Closes #42 from dongjoon-hyun/SPARK-51719.
Authored-by: Dongjoon Hyun <[email protected]>
Signed-off-by: Dongjoon Hyun <[email protected]>
---
Sources/SparkConnect/DataFrameReader.swift | 27 ++++++++++++++++++++++
Sources/SparkConnect/SparkSession.swift | 14 +++++++++++
Sources/SparkConnect/TypeAliases.swift | 1 +
Tests/SparkConnectTests/DataFrameReaderTests.swift | 10 ++++++++
Tests/SparkConnectTests/SparkSessionTests.swift | 10 ++++++++
5 files changed, 62 insertions(+)
diff --git a/Sources/SparkConnect/DataFrameReader.swift
b/Sources/SparkConnect/DataFrameReader.swift
index 47f022f..cfa41f9 100644
--- a/Sources/SparkConnect/DataFrameReader.swift
+++ b/Sources/SparkConnect/DataFrameReader.swift
@@ -40,6 +40,33 @@ public actor DataFrameReader: Sendable {
self.sparkSession = sparkSession
}
+ /// Returns the specified table/view as a ``DataFrame``. If it's a table, it
must support batch
+ /// reading and the returned ``DataFrame`` is the batch scan query plan of
this table. If it's a
+ /// view, the returned ``DataFrame`` is simply the query plan of the view,
which can either be a
+ /// batch or streaming query plan.
+ ///
+ /// - Parameter tableName: a qualified or unqualified name that designates a
table or view.
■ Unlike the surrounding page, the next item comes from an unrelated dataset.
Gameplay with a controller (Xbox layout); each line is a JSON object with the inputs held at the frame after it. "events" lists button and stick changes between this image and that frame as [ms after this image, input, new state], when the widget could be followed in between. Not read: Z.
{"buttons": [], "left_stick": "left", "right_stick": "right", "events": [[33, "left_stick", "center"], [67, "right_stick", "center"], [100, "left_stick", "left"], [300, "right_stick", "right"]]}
If a database is
+ /// specified, it identifies the table/view from the database. Otherwise, it
first attempts to
+ /// find a temporary view with the given name and then match the table/view
from the current
+ /// database. Note that, the global temporary view database is also valid
here.
+ /// - Returns: A ``DataFrame`` instance.
+ public func table(_ tableName: String) -> DataFrame {
+ var namedTable = NamedTable()
+ namedTable.unparsedIdentifier = tableName
+ namedTable.options = self.extraOptions.toStringDictionary()
+
+ var read = Read()
+ read.namedTable = namedTable
+
+ var relation = Relation()
+ relation.read = read
+
+ var plan = Plan()
+ plan.opType = .root(relation)
+
+ return DataFrame(spark: sparkSession, plan: plan)
+ }
+
/// Specifies the input data source format.
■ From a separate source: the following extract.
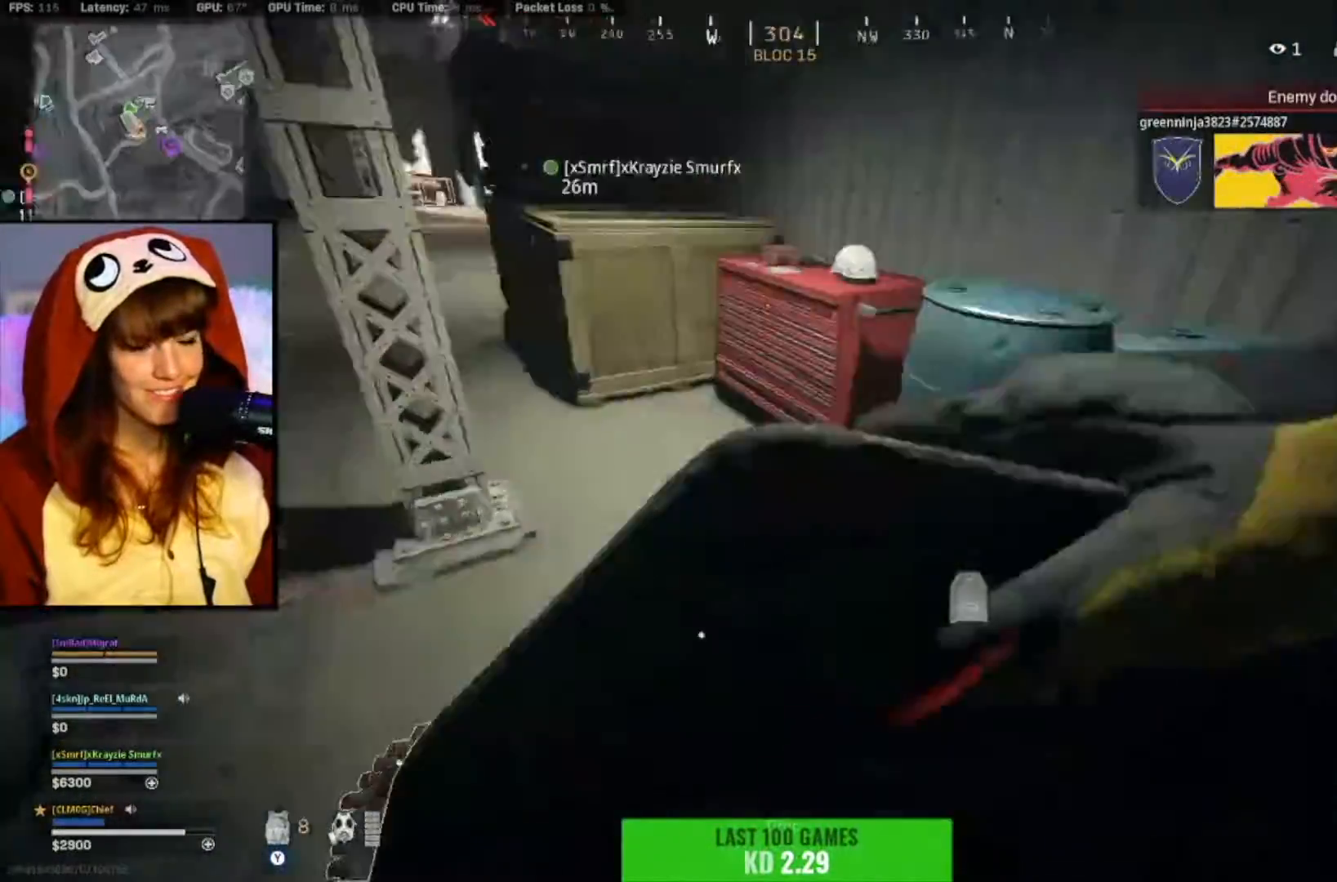
{"buttons": [], "left_stick": "center", "right_stick": "center", "events": [[33, "left_stick", "down"], [67, "right_stick", "center"], [133, "left_stick", "right"], [267, "right_stick", "right"], [300, "left_stick", "up-right"], [400, "left_stick", "center"], [400, "right_stick", "center"]]}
/// - Parameter source: A string.
/// - Returns: A `DataFrameReader`.
diff --git a/Sources/SparkConnect/SparkSession.swift
b/Sources/SparkConnect/SparkSession.swift
index 39b6bbe..2fa583c 100644
--- a/Sources/SparkConnect/SparkSession.swift
+++ b/Sources/SparkConnect/SparkSession.swift
@@ -125,6 +125,20 @@ public actor SparkSession {
}
}
+ /// Returns the specified table/view as a ``DataFrame``. If it's a table, it
must support batch
+ /// reading and the returned ``DataFrame`` is the batch scan query plan of
this table. If it's a
+ /// view, the returned ``DataFrame`` is simply the query plan of the view,
which can either be a
+ /// batch or streaming query plan.
+ ///
+ /// - Parameter tableName: a qualified or unqualified name that designates a
table or view. If a database is
+ /// specified, it identifies the table/view from the database. Otherwise, it
first attempts to
+ /// find a temporary view with the given name and then match the table/view
from the current
+ /// database. Note that, the global temporary view database is also valid
here.
+ /// - Returns: A ``DataFrame`` instance.
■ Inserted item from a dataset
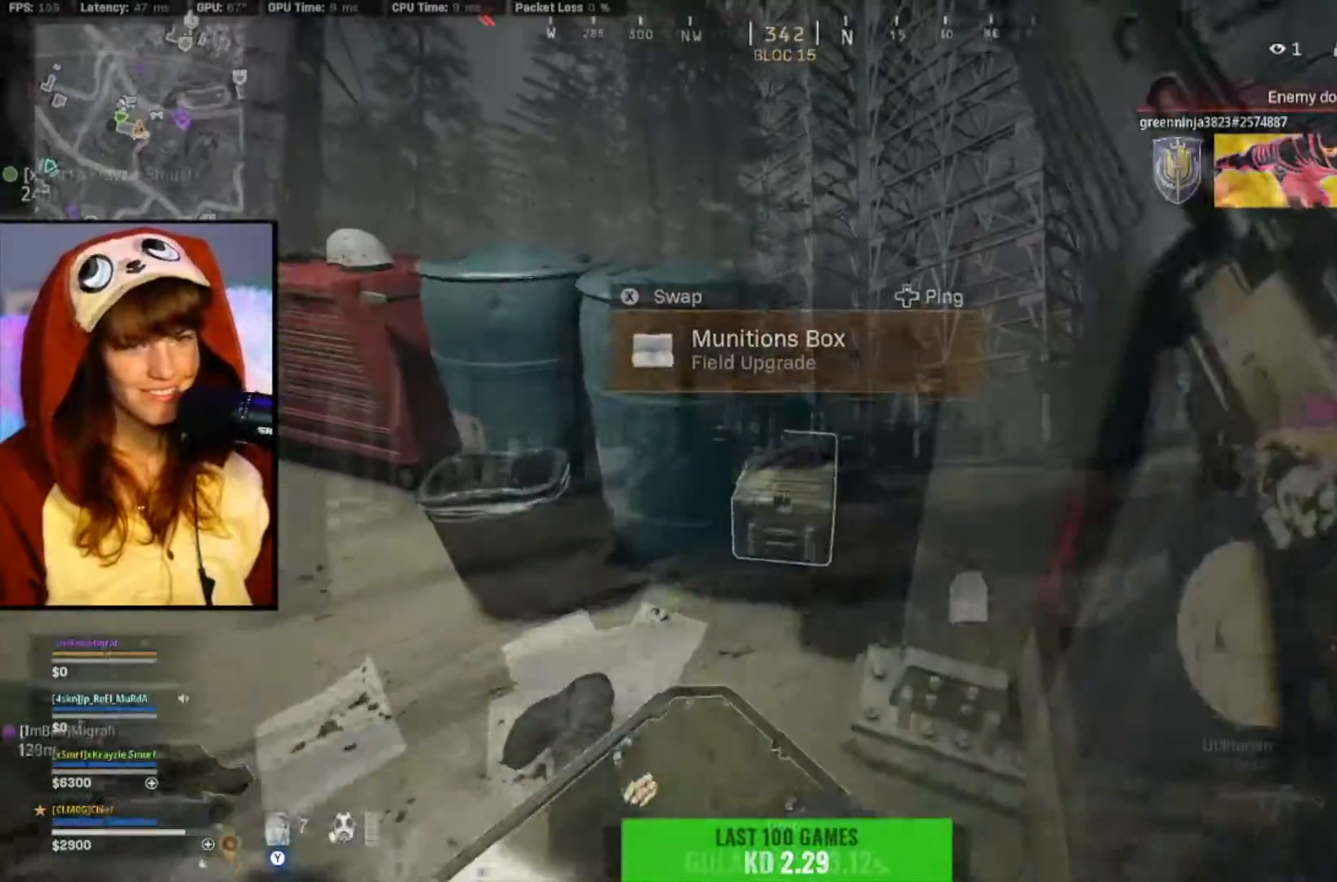
{"buttons": [], "left_stick": "up-right", "right_stick": "center", "events": [[200, "left_stick", "up-right"]]}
+ public func table(_ tableName: String) async throws -> DataFrame {
+ return await read.table(tableName)
+ }
+
/// Executes some code block and prints to stdout the time taken to execute
the block.
/// - Parameter f: A function to execute.
/// - Returns: The result of the executed code.
diff --git a/Sources/SparkConnect/TypeAliases.swift
b/Sources/SparkConnect/TypeAliases.swift
index 198df89..f186729 100644
--- a/Sources/SparkConnect/TypeAliases.swift
+++ b/Sources/SparkConnect/TypeAliases.swift
@@ -31,6 +31,7 @@ typealias Filter = Spark_Connect_Filter
typealias KeyValue = Spark_Connect_KeyValue
typealias Limit = Spark_Connect_Limit
typealias MapType = Spark_Connect_DataType.Map
+typealias NamedTable = Spark_Connect_Read.NamedTable
typealias OneOf_Analyze = AnalyzePlanRequest.OneOf_Analyze
typealias Plan = Spark_Connect_Plan
typealias Project = Spark_Connect_Project
diff --git a/Tests/SparkConnectTests/DataFrameReaderTests.swift
b/Tests/SparkConnectTests/DataFrameReaderTests.swift
index c159b8f..5c0979d 100644
--- a/Tests/SparkConnectTests/DataFrameReaderTests.swift
+++ b/Tests/SparkConnectTests/DataFrameReaderTests.swift
@@ -64,4 +64,14 @@ struct DataFrameReaderTests {
#expect(try await spark.read.parquet(path, path).count() == 4)
await spark.stop()
}
+
+ @Test
+ func table() async throws {
+ let tableName = UUID().uuidString.replacingOccurrences(of: "-", with: "")
+ let spark = try await SparkSession.builder.getOrCreate()
+ #expect(try await spark.sql("CREATE TABLE \(tableName) AS VALUES (1),
(2)").count() == 0)
+ #expect(try await spark.read.table(tableName).count() == 2)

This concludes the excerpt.